The thing is, I’ve informed eight of the nine people who congratulated me that I am not graduating this year. However, there was one person to who I just could not break the news. I don’t know whether it was because he seemed so genuinely happy and supportive or because I hadn’t had coffee yet, but I couldn’t find the words to tell him that I am not graduating this year—what a pleasant surprise for him when he sees me at the end of August. 

 I could easily be made fun of for many of the things I do. 

During the remote period this semester, it was brought to my attention that the notepad I keep in my backpack is “geeky.” If you are wondering who referred to my notepad as “geeky,” it was my mother. Personally, I enjoy my notepad because there are a lot of things that enter my brain throughout the day that I need to write down, or else they are lost forever. However, I now see that carrying around a notepad is not only borderline excessive but also a little strange based on the fact that I don’t see anyone else on this campus with a notepad. 

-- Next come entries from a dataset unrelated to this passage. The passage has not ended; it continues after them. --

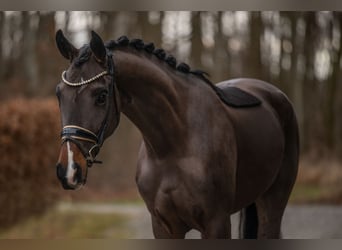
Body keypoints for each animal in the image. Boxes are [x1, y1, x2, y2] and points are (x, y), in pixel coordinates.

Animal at [54, 29, 298, 238]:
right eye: (59, 94)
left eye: (101, 96)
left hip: (273, 202)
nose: (69, 170)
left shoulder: (216, 223)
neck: (172, 147)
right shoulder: (163, 225)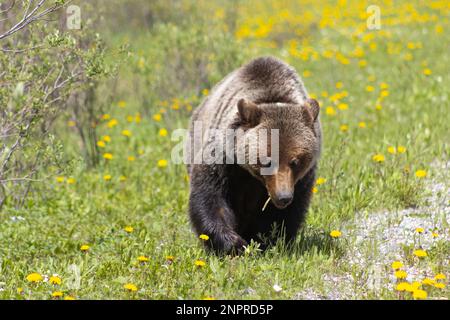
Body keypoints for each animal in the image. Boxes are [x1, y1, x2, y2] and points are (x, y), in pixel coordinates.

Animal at [185, 56, 322, 254]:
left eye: (295, 161)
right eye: (267, 161)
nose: (283, 197)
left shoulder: (302, 180)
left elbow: (284, 215)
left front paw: (267, 242)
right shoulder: (223, 159)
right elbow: (211, 196)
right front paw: (233, 243)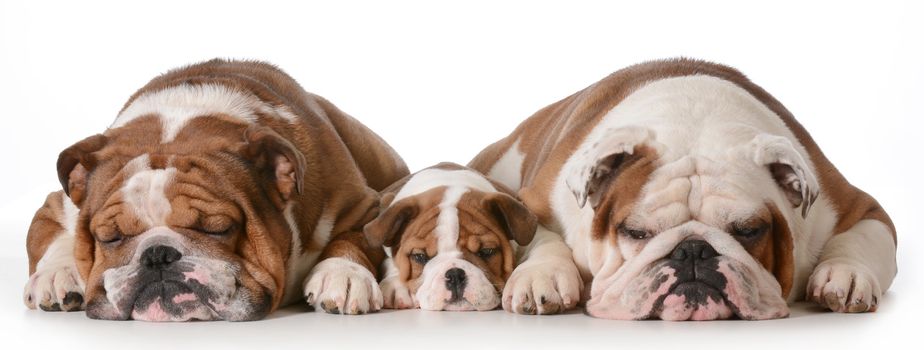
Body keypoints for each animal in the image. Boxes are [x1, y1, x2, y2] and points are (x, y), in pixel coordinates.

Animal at [21, 58, 408, 322]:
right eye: (110, 237)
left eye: (218, 229)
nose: (157, 255)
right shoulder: (59, 204)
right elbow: (52, 237)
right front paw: (57, 274)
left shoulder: (365, 205)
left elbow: (355, 237)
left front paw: (343, 274)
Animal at [470, 58, 896, 322]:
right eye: (635, 232)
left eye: (750, 231)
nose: (693, 250)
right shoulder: (531, 204)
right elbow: (542, 237)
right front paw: (541, 277)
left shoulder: (858, 207)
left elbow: (860, 240)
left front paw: (845, 275)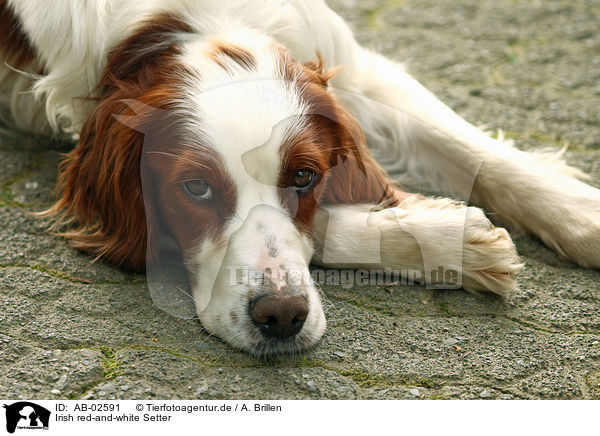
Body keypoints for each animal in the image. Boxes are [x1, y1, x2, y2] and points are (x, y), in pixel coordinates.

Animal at [1, 0, 600, 356]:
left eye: (305, 176)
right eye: (196, 188)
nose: (282, 316)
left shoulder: (355, 71)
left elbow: (472, 148)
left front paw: (580, 213)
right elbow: (327, 230)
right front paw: (450, 239)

Another hot topic of conversation since one of my previous articles was published is my low screen time. People were amazed to hear that my average screen time is one hour and eleven minutes per day. I just have nothing important to do on my phone other than text my mom and check my co-star. Recently, I achieved a new personal record of an average screen time of fifty minutes per day. Quite honestly, when I received the notification informing me of my screen time, I did not feel a sense of accomplishment. Fifty minutes per day is absolutely ridiculous, and I give everyone permission to make fun of me for it. 

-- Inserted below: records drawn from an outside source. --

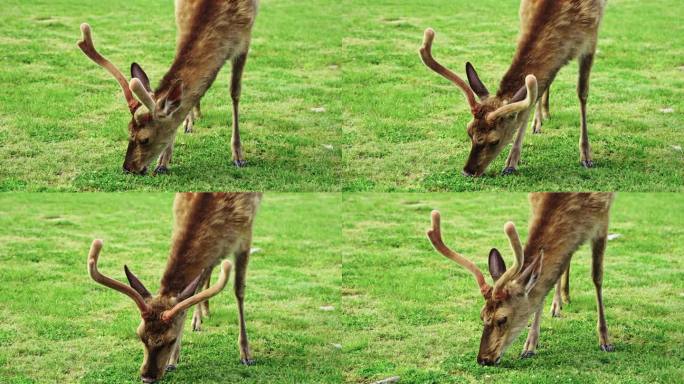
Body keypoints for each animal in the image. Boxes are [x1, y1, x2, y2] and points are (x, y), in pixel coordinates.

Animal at [77, 0, 260, 174]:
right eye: (129, 130)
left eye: (145, 139)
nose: (128, 168)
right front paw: (163, 161)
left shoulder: (245, 40)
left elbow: (234, 92)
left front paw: (238, 156)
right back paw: (190, 121)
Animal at [87, 194, 262, 382]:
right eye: (140, 335)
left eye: (171, 339)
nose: (147, 377)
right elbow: (190, 296)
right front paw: (173, 359)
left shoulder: (245, 234)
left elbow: (239, 290)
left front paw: (246, 354)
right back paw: (201, 316)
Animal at [420, 0, 608, 177]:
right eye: (468, 131)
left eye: (494, 140)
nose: (468, 171)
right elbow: (529, 103)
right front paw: (512, 162)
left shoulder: (591, 38)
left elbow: (582, 93)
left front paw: (586, 155)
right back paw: (540, 119)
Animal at [428, 192, 616, 366]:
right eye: (482, 316)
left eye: (502, 319)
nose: (483, 359)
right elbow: (542, 290)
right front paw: (530, 345)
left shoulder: (603, 215)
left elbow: (597, 277)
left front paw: (605, 340)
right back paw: (559, 301)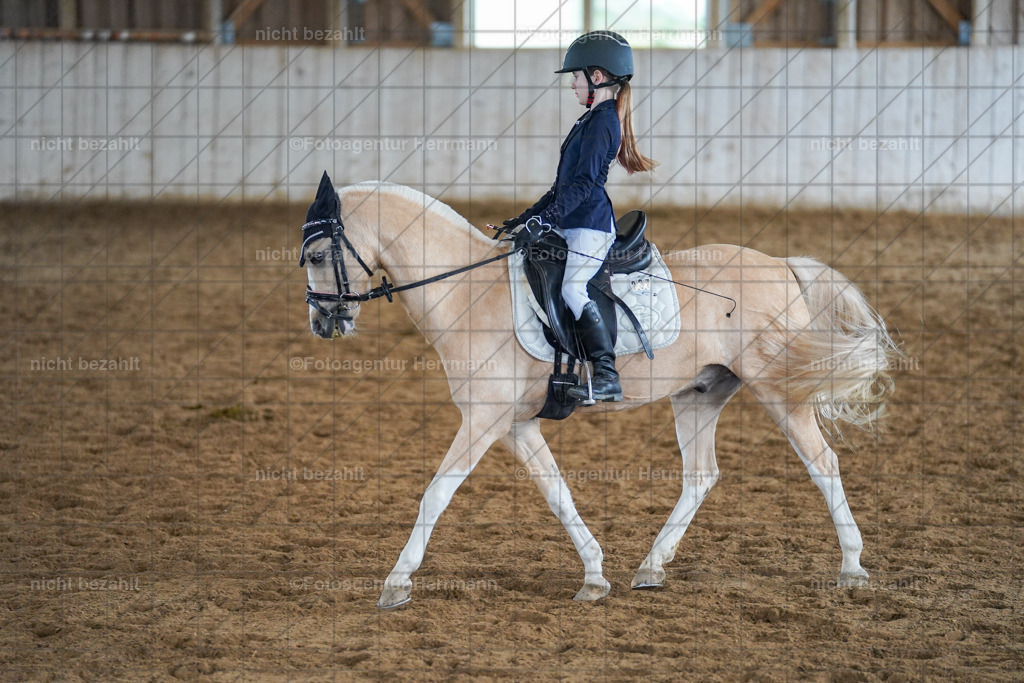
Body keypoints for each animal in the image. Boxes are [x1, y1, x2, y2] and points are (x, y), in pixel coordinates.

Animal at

Dating should not be a “challenge”

Recently after talking to my friends about our current tea, I made a fascinating discovery. I think that sometimes we enjoy going after a person who seems “on the fence” about liking us back because it seems like a challenge. We believe that if we can ultimately “convince” them to like us back, then we must be pretty fantastic. A few of my friends have even said that if things feel too easy, then they simply are not interested anymore. Personally, I was a bit shocked to hear this based on the fact that I look forward to the day when things feel easy. This leads me to a realization that I would like to share: maybe if it is what is right for us at that time, then we won’t have to do all of this convincing. We won’t always be scheming, trying to figure out how to present ourselves in a way that makes us appear smart, funny, or exciting. Maybe the person will actually just be interested in us with no scheming required.

After sharing this with one of my best friends, she told me that she was going to tell her suitemates this refreshing news as soon as possible. I guess if it was urgent news, then it is worth sharing this truth here. 

Everything will be okay.

On a more serious note, I would like to acknowledge the fact that things get better. The start of this semester was not particularly ideal. Quite honestly, during February and March, it felt like I was treading water between everything that was happening in my life. 

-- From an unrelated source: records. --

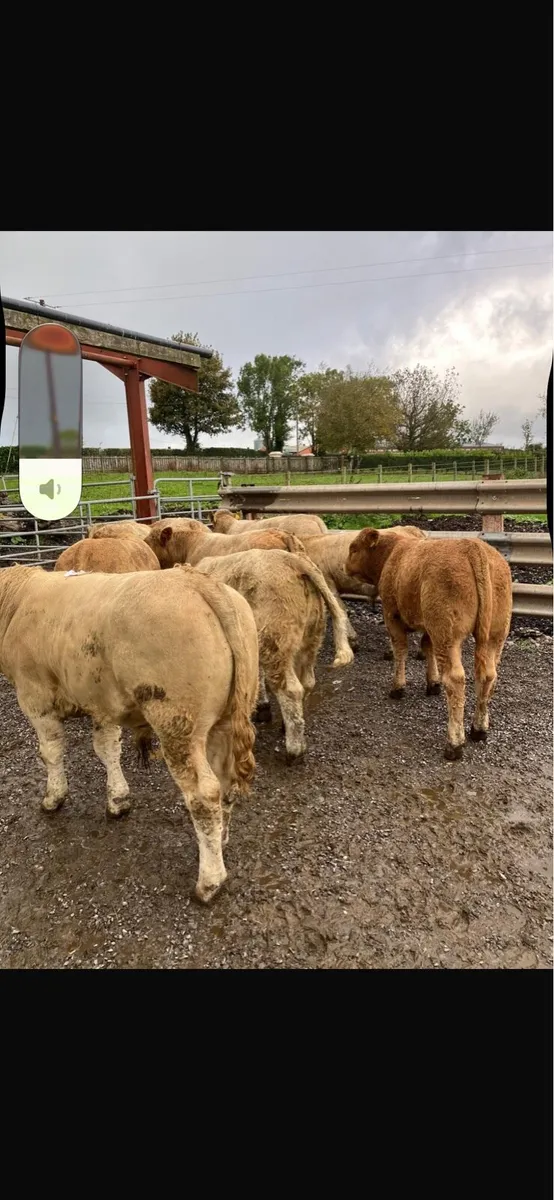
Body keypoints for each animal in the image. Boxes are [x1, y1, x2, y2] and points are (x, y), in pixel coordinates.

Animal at [0, 564, 259, 903]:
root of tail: (194, 579)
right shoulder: (101, 702)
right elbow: (107, 748)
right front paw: (118, 799)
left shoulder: (35, 696)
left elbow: (51, 752)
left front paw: (53, 798)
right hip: (226, 720)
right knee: (225, 782)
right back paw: (219, 841)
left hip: (178, 724)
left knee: (204, 795)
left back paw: (210, 880)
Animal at [192, 549, 353, 760]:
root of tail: (294, 560)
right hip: (308, 639)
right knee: (307, 682)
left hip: (275, 640)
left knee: (291, 690)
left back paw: (294, 749)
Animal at [346, 528, 512, 760]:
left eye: (353, 548)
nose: (344, 566)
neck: (393, 554)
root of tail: (473, 546)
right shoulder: (428, 626)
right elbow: (427, 647)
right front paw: (432, 683)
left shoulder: (392, 615)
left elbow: (400, 650)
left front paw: (398, 687)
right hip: (495, 634)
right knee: (488, 676)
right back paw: (479, 729)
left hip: (447, 633)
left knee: (455, 679)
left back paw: (454, 743)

Although I’ve had a new little pep in my step for life for the last month or so, simply because I realize that I have a lot to look forward to. Later this month, I will be returning to my starring role as a substitute teacher. I cannot wait for the first morning when the kindergarten students will call me Mrs. Suzy again. I will be returning to the great state of Maine with my family, and I cannot wait for the first day that I get to tan outdoors with a UV index higher than 2. I am also looking forward to the first time my dad and I will roll down to the Lowell Dunkin’ Donuts on a Saturday morning in the Ford F150. It’s the little things for me.

I’ve learned that everything will be okay, even if at the time it doesn’t feel that way. Even in the chaos, we can find things to look forward to. 

Eventually, life will slow down…at least a little bit.